Time, Obama suggested Sunday, may be the best military option. “The thing about an organization like this is that, typically, when they control territory, because they’re so violent, because they’re so extreme, over time, the local populations reject them,” President Obama said on CBS’s Face the Nation. “We have seen that time and time again. We saw it during the Iraq war in places like Anbar province, where Sunni tribes suddenly turned against them because of their extreme ideology.”

But Republicans are in no mood to wait. ISIS wants “to launch attacks in the exterior, external operations, including targeting our homeland,” Senator Marco Rubio, R-Fla., told CBS. “This is an extremely serious national security risk for the country if they were to establish that safe haven of operation.”

Rubio wants the Administration “to draw up plans that allow us to begin to degrade their supply lines and their ability to continue to move forward,” which is what Pentagon officials have been doing. “We’ve got to figure out a way to isolate ISIS from Syria and Iraq, isolate them from each other,” he said. “And then, look. I’d leave the rest to military tacticians.”

Former Vice President Dick Cheney derided the current debate over the wisdom of Obama’s decision to dispatch 300 military advisers, to help Baghdad’s military by providing intelligence for counter-offensives and targeting information for U.S. warplanes and drones. “When we’re arguing over 300 advisers, when the request had been for 20,000 in order to do the job right, I’m not sure we’ve really addressed the problem,” he said on ABC’s This Week, referring to the Pentagon’s original request to keep a substantial residual force in Iraq after 2011. Instead, the U.S. pulled all its troops out after the Iraqi parliament failed to grant legal immunity to them; Republicans maintain the Obama Administration should have pushed harder for such legal protection.

He argued that the U.S. needs to take a broader approach to dealing with al-Qaeda and its offshoots like ISIS. “At this point there are no good, easy answers in Iraq,” he said. “We need an Administration to recognize the fact that we’ve got this huge problem, quit peddling the notion that they got core al-Qaeda and therefore there’s no problem out there.”

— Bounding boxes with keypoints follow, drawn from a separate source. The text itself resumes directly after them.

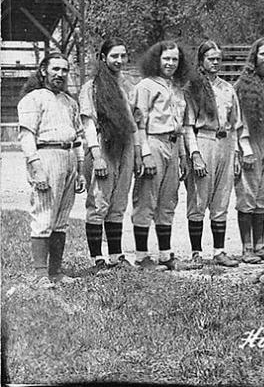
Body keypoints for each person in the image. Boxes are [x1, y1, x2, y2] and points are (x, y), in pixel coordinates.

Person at [18, 53, 87, 288]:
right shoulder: (32, 99)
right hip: (46, 155)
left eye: (64, 70)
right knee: (44, 215)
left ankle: (56, 271)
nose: (60, 74)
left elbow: (78, 137)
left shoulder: (70, 101)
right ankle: (40, 274)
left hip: (68, 156)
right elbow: (27, 136)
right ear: (43, 71)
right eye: (55, 69)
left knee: (61, 218)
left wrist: (80, 170)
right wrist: (36, 167)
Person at [131, 40, 191, 271]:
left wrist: (183, 155)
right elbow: (140, 123)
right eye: (166, 58)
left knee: (168, 201)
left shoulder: (176, 87)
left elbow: (183, 125)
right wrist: (144, 153)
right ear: (156, 59)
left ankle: (165, 254)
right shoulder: (145, 86)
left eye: (175, 59)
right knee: (146, 199)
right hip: (154, 142)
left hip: (174, 144)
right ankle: (141, 255)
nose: (170, 63)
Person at [79, 38, 137, 273]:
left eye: (123, 56)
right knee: (99, 202)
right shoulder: (91, 87)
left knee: (119, 201)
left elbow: (136, 120)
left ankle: (115, 255)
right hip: (103, 146)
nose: (119, 61)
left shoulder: (128, 85)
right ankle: (97, 259)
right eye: (114, 56)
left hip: (125, 145)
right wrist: (97, 155)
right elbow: (88, 123)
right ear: (103, 58)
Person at [183, 41, 242, 267]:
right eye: (210, 59)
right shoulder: (193, 88)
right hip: (203, 139)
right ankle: (196, 252)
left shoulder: (228, 89)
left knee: (221, 198)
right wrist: (195, 154)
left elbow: (235, 124)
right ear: (201, 61)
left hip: (225, 142)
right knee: (198, 199)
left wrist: (236, 154)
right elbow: (188, 125)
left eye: (218, 58)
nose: (215, 62)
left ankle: (219, 251)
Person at [234, 38, 264, 263]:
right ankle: (246, 248)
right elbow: (240, 119)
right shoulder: (244, 85)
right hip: (252, 141)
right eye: (263, 54)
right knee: (248, 194)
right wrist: (245, 148)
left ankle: (260, 245)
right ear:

ISIS’s near-term goal is Baghdad. Like 1968’s Tet offensive launched by North Vietnam again South Vietnam, it doesn’t need to occupy the capital in order to achieve a symbolic victory. While North Vietnam didn’t prevail in Tet, the fact that it was able to attack Saigon left the taste of defeat in the South. Similarly, barraging Baghdad’s Green Zone, the heart of the Iraqi government, could be seen as a death knell for al-Maliki’s government.

“It is not at all clear that without direct American assistance, particularly airpower, that the Iraqi government is going to be able to hold,” says retired Army officer and Iraq vet John Nagl. “We could see Saigon 1975 in Baghdad 2014.”